С детьми ему тоже повезло. Все они были умнее, чем им полагалось по возрасту, и почти все на редкость спокойны и терпеливы. Но их частенько укачивало, они хотели есть и пить, многие не умели пользоваться горшком, а умевшие иногда не могли проделать это в подпрыгивающем кузове, и, несмотря на все их старания, каждый следующий день давался ему все с большим трудом.
Тех, кто обращал внимание на это странное семейство, удивляло то, что многие дети были одногодками, не будучи близнецами, и то, что никто из них не походил на отца. Их удивляла и молодость отца, и ворона у него на плече, и черная широкополая шляпа, украшенная пожелтевшими черепками каких-то мелких зверьков.
— Должно быть, цыгане, — говорили они, морщась. — А дети, наверняка, краденые.
— Это не все мои, — объяснял он застенчиво, если его уж очень донимали вопросами. — Половина — сестрины, — и он указывал на чернобровую девушку в кабине, которая курила не переставая, выставив в окно острый локоть. На плече у нее красовалась татуировка: оскалившаяся крыса. Присмотревшись, даже самые любопытные предпочитали отойти, ни о чем не спрашивая.
Грузовик колесил вроде бы без цели, но на самом деле Крысиная фея постоянно сверялась с картой. Некоторые дома на которой были отмечены красными крестиками. К таким домам они старались подъезжать на рассвете, чтобы не потревожить соседей. Возле каждого из домов их уже ждали. Обычно мужчина и женщина, но иногда только женщины, и один единственный раз — только мужчина. После недолгих переговоров в кузове грузовика становилось одним ребенком меньше, и он уезжал так же незаметно, как приехал. Были и дома, отмеченные зелеными крестиками. К таким они подъезжали в любое время, не таясь, и забирали коробки с детским питанием.
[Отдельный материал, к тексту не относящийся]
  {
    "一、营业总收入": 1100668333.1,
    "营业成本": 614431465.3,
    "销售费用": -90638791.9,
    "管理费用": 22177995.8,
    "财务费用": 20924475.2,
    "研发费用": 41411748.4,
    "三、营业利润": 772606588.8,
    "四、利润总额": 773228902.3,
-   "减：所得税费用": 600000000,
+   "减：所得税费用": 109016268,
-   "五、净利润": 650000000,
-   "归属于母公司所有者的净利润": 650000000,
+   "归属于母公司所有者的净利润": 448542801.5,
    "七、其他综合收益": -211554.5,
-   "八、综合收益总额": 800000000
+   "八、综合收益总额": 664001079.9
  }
И хотя детей становилось все меньше, с каждым днем они все больше уставали, и путешествие делалось тяжелее. Они начали путать дни, разговаривали все реже, все чаще забывали, кого из детей успели покормить, а кто остался голодным. Дважды Крысиная фея сбивалась с пути, и их дорога удлинялась на много часов.
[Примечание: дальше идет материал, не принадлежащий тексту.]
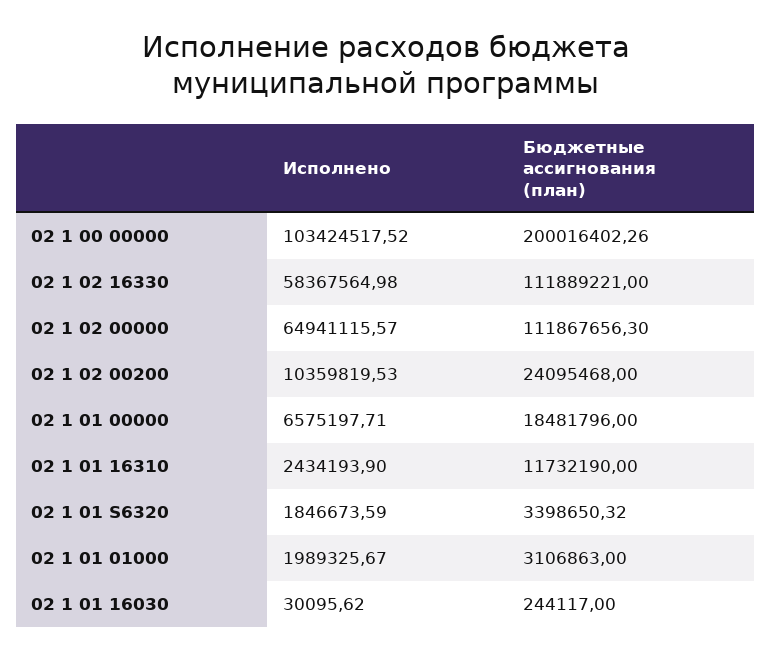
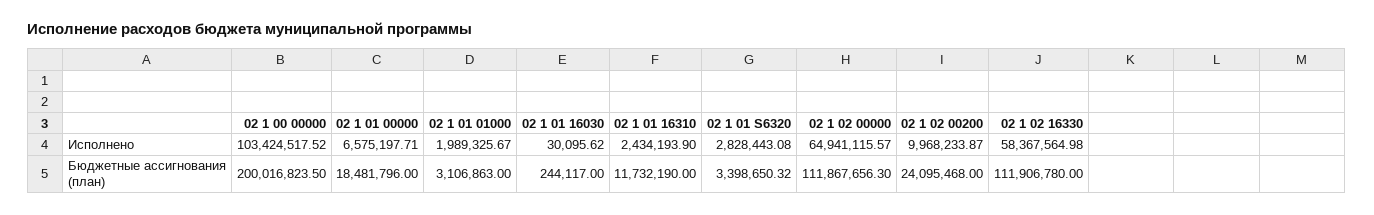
  {
    "Исполнено": {
      "02 1 00 00000": 103424517.52,
      "02 1 02 16330": 58367564.98,
      "02 1 02 00000": 64941115.57,
-     "02 1 02 00200": 10359819.53,
+     "02 1 02 00200": 9968233.87,
      "02 1 01 00000": 6575197.71,
      "02 1 01 16310": 2434193.9,
-     "02 1 01 S6320": 1846673.59,
+     "02 1 01 S6320": 2828443.08,
      "02 1 01 01000": 1989325.67,
      "02 1 01 16030": 30095.62
    },
    "Бюджетные ассигнования (план)": {
-     "02 1 00 00000": 200016402.26,
+     "02 1 00 00000": 200016823.5,
-     "02 1 02 16330": 111889221,
+     "02 1 02 16330": 111906780,
      "02 1 02 00000": 111867656.3,
      "02 1 02 00200": 24095468,
      "02 1 01 00000": 18481796,
      "02 1 01 16310": 11732190,
      "02 1 01 S6320": 3398650.32,
      "02 1 01 01000": 3106863,
      "02 1 01 16030": 244117
    }
  }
И все-таки, отдавая последнего ребенка, он расплакался. Фея хлопнула его по спине:
— Перестань. Своих заведешь.
Она не была по-настоящему злой, но многого не понимала.
История официантки
Каждый вечер, примерно в половине девятого, когда заканчивалась ее смена, она выходила на задний дворик кафе с объедками для кошек. Распределив их по двум одноразовым бумажным тарелкам, прислонялась спиной к перилам веранды и стояла так, отдыхая или погрузившись в грезы, пока не становилось совсем темно. Кошки разгуливали вокруг, серые — невидимками, черно-белые — видимые наполовину. Она стояла, тоже наполовину видимая — белый передник и наколка, — спрятав руки под мышки, и ждала чуда. «Сумерки — трещина между мирами». Эту фразу она вычитала в какой-то книге, когда у нее еще было время читать, и хотя уже не помнила ни содержания книги, ни ее автора, фраза — одна, единственная, запомнилась.